Le marché automobile en Europe a résisté à la vague des ventes sur le web, car il est protégé par le règlement européen qui permet aux constructeurs d’imposer à leurs distributeurs des contraintes . En revanche, le marché de l’occasion y est très dynamique avec des sites comme Le Boncoin et PAP. De plus, tous les achats en concession sont maintenant préparés par une longue recherche sur le web, les clients devenant très précis dans leurs attentes. Mais les formes classiques restent robustes dans un secteur qui pour l’essentiel est conservateur mais sait s’adapter à l’évolution des attentes.

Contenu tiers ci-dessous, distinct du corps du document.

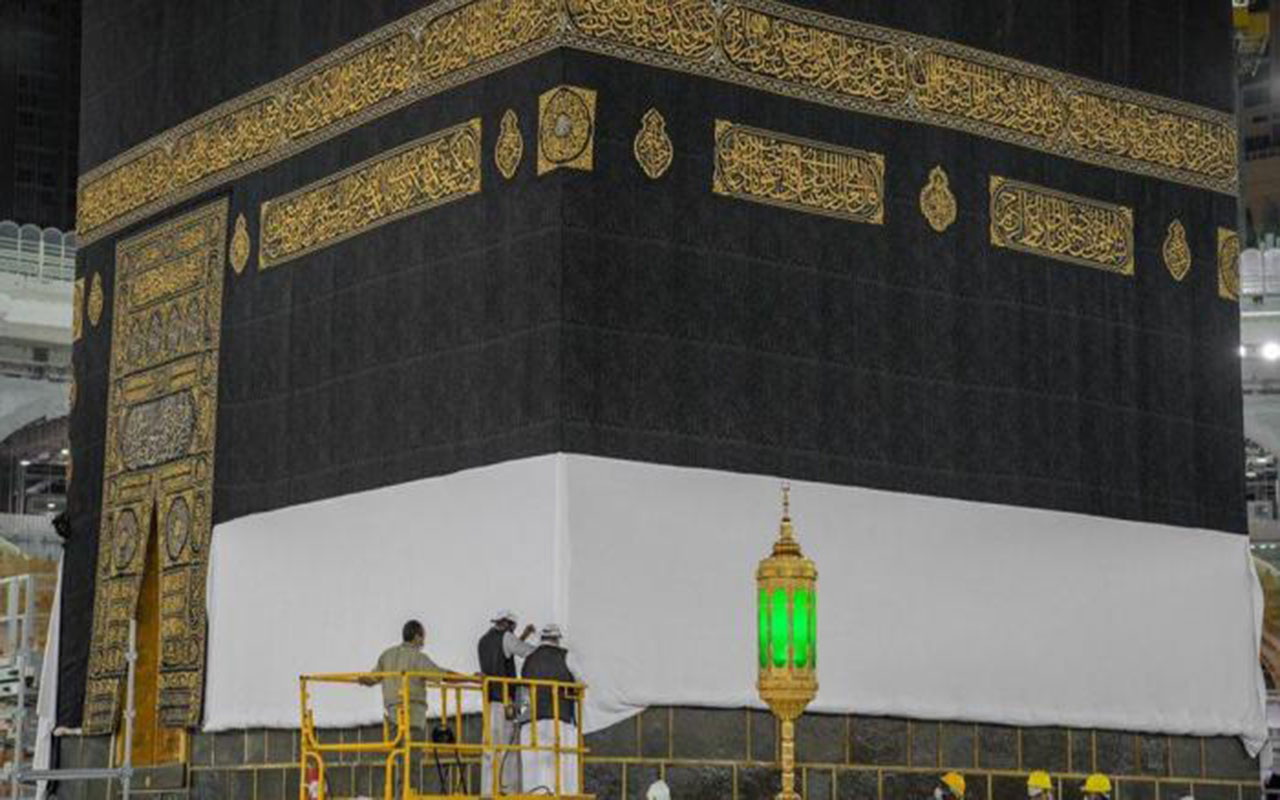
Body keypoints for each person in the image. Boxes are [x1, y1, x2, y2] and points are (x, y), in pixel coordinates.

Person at [359, 620, 456, 795]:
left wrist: (361, 679)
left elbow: (371, 679)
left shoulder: (387, 655)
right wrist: (471, 679)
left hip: (392, 720)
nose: (424, 641)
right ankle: (408, 795)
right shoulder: (417, 658)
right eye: (423, 637)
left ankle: (400, 795)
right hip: (412, 719)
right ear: (417, 636)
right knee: (411, 766)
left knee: (399, 762)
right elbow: (442, 675)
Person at [477, 610, 536, 796]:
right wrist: (546, 650)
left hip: (489, 702)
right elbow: (525, 651)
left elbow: (506, 651)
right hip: (505, 702)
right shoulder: (506, 637)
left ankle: (488, 792)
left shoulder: (483, 640)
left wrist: (523, 635)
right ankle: (508, 792)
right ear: (508, 624)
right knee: (508, 748)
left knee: (489, 749)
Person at [519, 624, 581, 795]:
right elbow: (580, 682)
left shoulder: (529, 659)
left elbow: (522, 689)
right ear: (557, 639)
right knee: (562, 764)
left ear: (542, 638)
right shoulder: (567, 656)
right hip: (560, 718)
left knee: (535, 766)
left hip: (532, 721)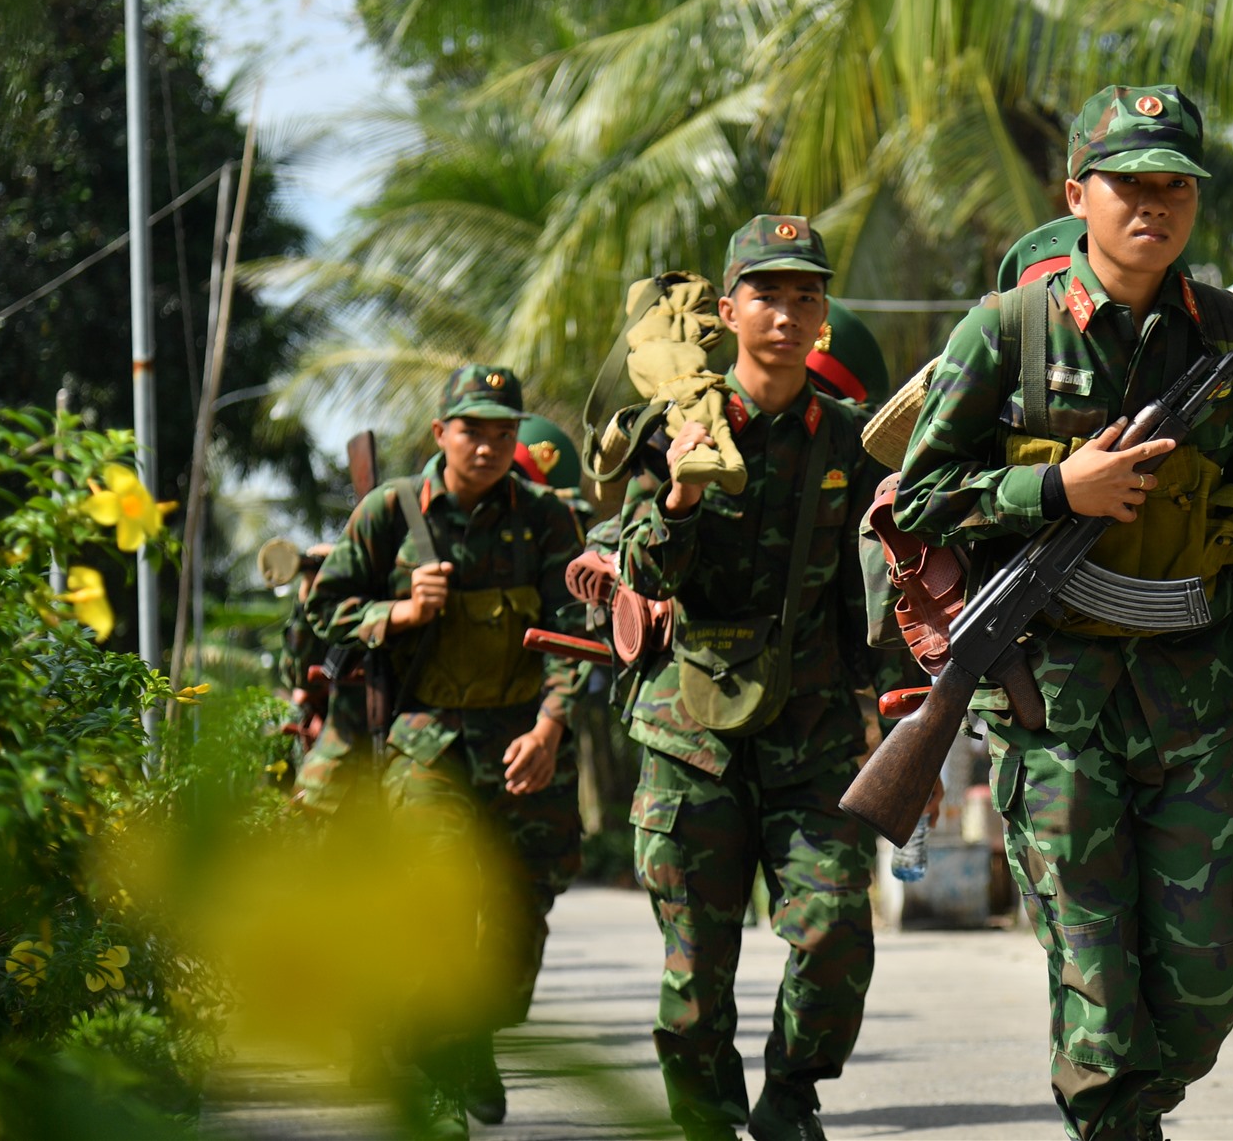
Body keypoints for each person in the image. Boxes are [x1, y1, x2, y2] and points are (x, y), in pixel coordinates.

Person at [892, 84, 1233, 1141]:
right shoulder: (1003, 329)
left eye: (1175, 185)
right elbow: (914, 501)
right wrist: (1057, 490)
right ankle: (1111, 1121)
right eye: (1129, 182)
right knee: (1098, 994)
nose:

Ce qui protège les concessionnaires, c’est la certitude de bénéficier d’un service reconnu par le constructeur pendant la période de garantie, et au-delà. Mais d’autres réseaux offrent également ce service.  Les ventes automobiles par les réseaux de concessionnaires ont représenté 77 milliards € en 2015. Les réseaux ne cessent de se concentrer en quelques grands groupes offrant aux clients un service de plus en plus sophistiqué et protégeant ainsi leur position à long terme. A terme, après la LOA, c’est la location longue durée (LDD) que les concessionnaires pourront proposer à leurs clients, sans option d’achat. On entre là dans une évolution du marché où la possession d’un véhicule ne sera plus qu’un souvenir, ce qui ve de pait avec la diffusion de véhicules autonomes que les indivis n’auront pas de raison d’acheter !
Acheter, ou surtout louer, sa voiture sur le web deviendra parfaitement concevable avec un public averti et rompu aux techniques de vente sur le web. Ce sera d’autant plus facile que les véhicules connectés disposent d’ores et déjà de fonctions avancées de diagnostic qui permettent un service à distance. Un constructeur comme Tesla qui n’a pas de concessionnaire modifie régulièrement les réglages de ses véhicules à distance.